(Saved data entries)

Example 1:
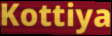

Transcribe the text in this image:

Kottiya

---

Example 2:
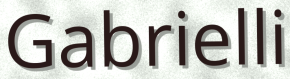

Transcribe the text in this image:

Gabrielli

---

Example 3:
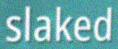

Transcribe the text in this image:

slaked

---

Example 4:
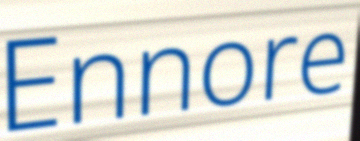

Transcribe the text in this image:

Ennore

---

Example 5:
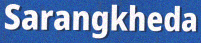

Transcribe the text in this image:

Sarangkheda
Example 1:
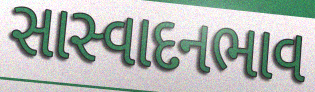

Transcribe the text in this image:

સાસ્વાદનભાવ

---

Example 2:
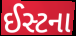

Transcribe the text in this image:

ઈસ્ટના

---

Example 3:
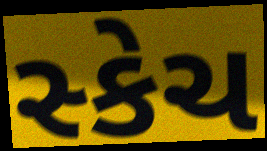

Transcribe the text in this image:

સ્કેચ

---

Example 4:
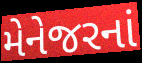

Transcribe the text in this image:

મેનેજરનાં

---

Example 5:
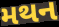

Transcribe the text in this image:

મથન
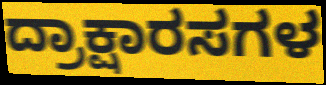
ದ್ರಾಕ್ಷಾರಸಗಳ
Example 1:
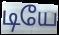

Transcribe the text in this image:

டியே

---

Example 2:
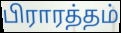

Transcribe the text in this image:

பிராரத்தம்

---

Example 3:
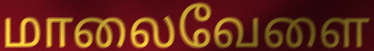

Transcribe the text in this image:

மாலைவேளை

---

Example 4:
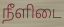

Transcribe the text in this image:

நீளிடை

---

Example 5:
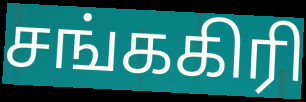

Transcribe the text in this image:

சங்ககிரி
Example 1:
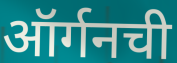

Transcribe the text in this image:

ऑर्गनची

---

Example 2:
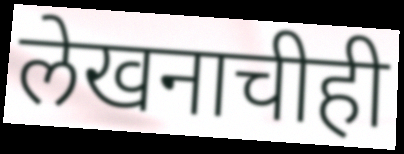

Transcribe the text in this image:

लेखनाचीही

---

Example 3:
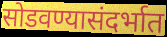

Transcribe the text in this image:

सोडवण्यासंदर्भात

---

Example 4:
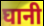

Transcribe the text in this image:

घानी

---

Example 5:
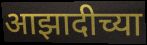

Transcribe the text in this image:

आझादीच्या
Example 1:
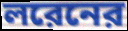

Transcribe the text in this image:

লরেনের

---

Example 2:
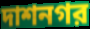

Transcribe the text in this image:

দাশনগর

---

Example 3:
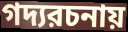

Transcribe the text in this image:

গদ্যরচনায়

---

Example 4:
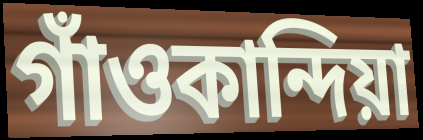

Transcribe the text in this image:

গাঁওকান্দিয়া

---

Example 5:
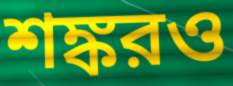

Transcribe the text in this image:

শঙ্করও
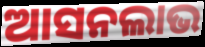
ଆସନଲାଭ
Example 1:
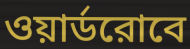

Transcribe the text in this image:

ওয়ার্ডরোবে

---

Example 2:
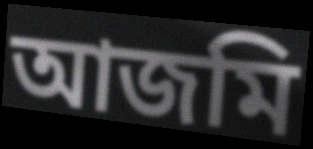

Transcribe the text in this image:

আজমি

→ TASK OBJECTIVE
What you return must be every entry, word for word, without any pictures.

→ WRITTEN RESPONSE
Example 1:

Transcribe the text in this image:

Kottiya

---

Example 2:

Transcribe the text in this image:

Gabrielli

---

Example 3:

Transcribe the text in this image:

slaked

---

Example 4:

Transcribe the text in this image:

Ennore

---

Example 5:

Transcribe the text in this image:

Sarangkheda
Example 1:

Transcribe the text in this image:

સાસ્વાદનભાવ

---

Example 2:

Transcribe the text in this image:

ઈસ્ટના

---

Example 3:

Transcribe the text in this image:

સ્કેચ

---

Example 4:

Transcribe the text in this image:

મેનેજરનાં

---

Example 5:

Transcribe the text in this image:

મથન
ದ್ರಾಕ್ಷಾರಸಗಳ
Example 1:

Transcribe the text in this image:

டியே

---

Example 2:

Transcribe the text in this image:

பிராரத்தம்

---

Example 3:

Transcribe the text in this image:

மாலைவேளை

---

Example 4:

Transcribe the text in this image:

நீளிடை

---

Example 5:

Transcribe the text in this image:

சங்ககிரி
Example 1:

Transcribe the text in this image:

ऑर्गनची

---

Example 2:

Transcribe the text in this image:

लेखनाचीही

---

Example 3:

Transcribe the text in this image:

सोडवण्यासंदर्भात

---

Example 4:

Transcribe the text in this image:

घानी

---

Example 5:

Transcribe the text in this image:

आझादीच्या
Example 1:

Transcribe the text in this image:

লরেনের

---

Example 2:

Transcribe the text in this image:

দাশনগর

---

Example 3:

Transcribe the text in this image:

গদ্যরচনায়

---

Example 4:

Transcribe the text in this image:

গাঁওকান্দিয়া

---

Example 5:

Transcribe the text in this image:

শঙ্করও
ଆସନଲାଭ
Example 1:

Transcribe the text in this image:

ওয়ার্ডরোবে

---

Example 2:

Transcribe the text in this image:

আজমি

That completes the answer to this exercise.